|
|
|
|
|
by menaerus
483 days ago
|
|
Re-computing everything every time is the worst-case scenario and which is why I included it in the example (1k tokens). In that case, KV-cache is obviously set to 0 but it is also obvious that it is a much worse alternative than using the KV-cache. Which is pretty much the reason why we have the KV-cache. Therefore the argument about loading the cached tensors doesn't make a difference at all. > It's going to take me some minutes to find out what's wrong in this napkin math. I am sure you will. Please don't be so entitled. |
|
Sorry, what? Who the fuck in this world runs decode without k/v cache??! If you run without k/v cache you are basically doing prefill for every token you generate and that's not what we called "decode". That's what we called "prefill".

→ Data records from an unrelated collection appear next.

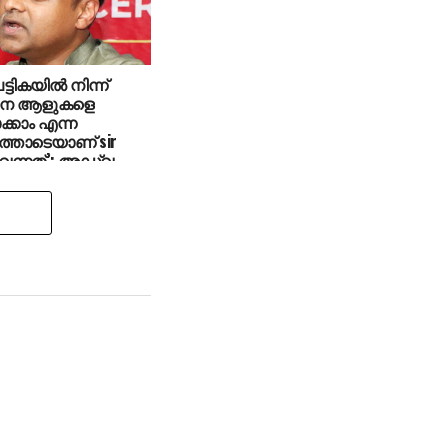
പട്ടികയില്‍ നിന്ന്
നെ ആളുകളെ
ക്കാം എന്ന
്തോടെയാണ് sir
വന്നത്’: അഡ്വ.
 ബീരാൻ എംപി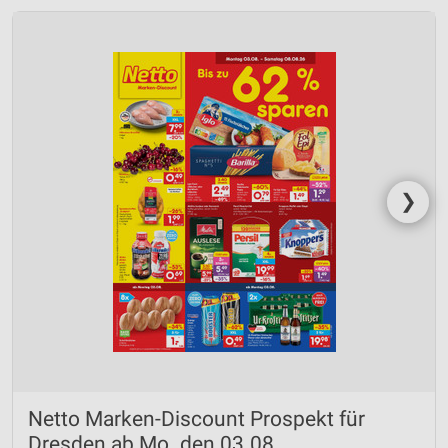
❯
Netto Marken-Discount Prospekt für
Dresden ab Mo. den 03.08.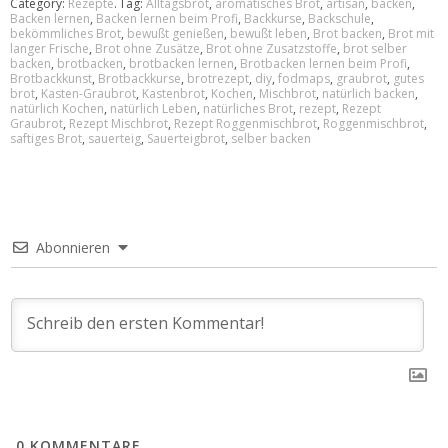
Category:
Rezepte
.
Tag:
Alltagsbrot
,
aromatisches Brot
,
artisan
,
backen
,
Backen lernen
,
Backen lernen beim Profi
,
Backkurse
,
Backschule
,
bekömmliches Brot
,
bewußt genießen
,
bewußt leben
,
Brot backen
,
Brot mit
langer Frische
,
Brot ohne Zusätze
,
Brot ohne Zusatzstoffe
,
brot selber
backen
,
brotbacken
,
brotbacken lernen
,
Brotbacken lernen beim Profi
,
Brotbackkunst
,
Brotbackkurse
,
brotrezept
,
diy
,
fodmaps
,
graubrot
,
gutes
brot
,
Kasten-Graubrot
,
Kastenbrot
,
Kochen
,
Mischbrot
,
natürlich backen
,
natürlich Kochen
,
natürlich Leben
,
natürliches Brot
,
rezept
,
Rezept
Graubrot
,
Rezept Mischbrot
,
Rezept Roggenmischbrot
,
Roggenmischbrot
,
saftiges Brot
,
sauerteig
,
Sauerteigbrot
,
selber backen
Abonnieren
0
KOMMENTARE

k/v cache, while named "cache", is a lot more important than what people would perceive as a "cache". It's the essential part of the algorithm. If you lose your k/v cache you must run prefill again. If you run prefill for every token you generate it's not O(n^2), it's going to be O(n^3).
And yeah, you can run prefill 1000 times to generate a 1000 tokens output. Or you can run prefill once and with the persisted k/v cache run decode 1000 times. Tradeoff has to be made here but it simply makes no sense to drop a k/v cache in the middle of generating a response, as your number shows, recomputing is guaranteed to be slower than loading k/v cache.
> Please don't be so entitled.
When someone came up with a wrong number, I try to be nice and run the numbers myself and figure out why someone would end up with such a number and point out the specific mistake, instead of dumping a page of my own calculation. It's usually just a missing factor somewhere. Guess I shouldn't be so nice to retards who keep insisting that you can be fine without k/v cache during decoding. Also in this case I admit I failed to have a theory on why your number is so off because giving out prefill numbers and claiming it's decode isn't in my book.
Yeah, I know this sounds extremely mean, feel free to downvote, but I hope readers can feel my frustration now.